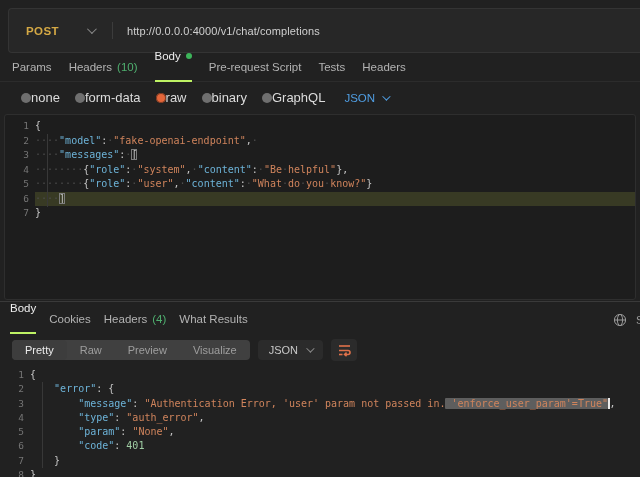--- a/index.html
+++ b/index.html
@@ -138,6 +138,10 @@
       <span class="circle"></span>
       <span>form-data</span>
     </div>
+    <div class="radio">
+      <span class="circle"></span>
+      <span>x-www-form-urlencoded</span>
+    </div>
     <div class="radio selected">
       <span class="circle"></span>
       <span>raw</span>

☆ ☆ ☆ ☆ ☆ ☆ ☆

● **INSTRUCTIONS FOR THE TASK**: With the pictures stripped out, return each record word for word.

● **YOUR SOLUTION**:
--- a/index.html
+++ b/index.html
@@ -138,6 +138,10 @@
       <span class="circle"></span>
       <span>form-data</span>
     </div>
+    <div class="radio">
+      <span class="circle"></span>
+      <span>x-www-form-urlencoded</span>
+    </div>
     <div class="radio selected">
       <span class="circle"></span>
       <span>raw</span>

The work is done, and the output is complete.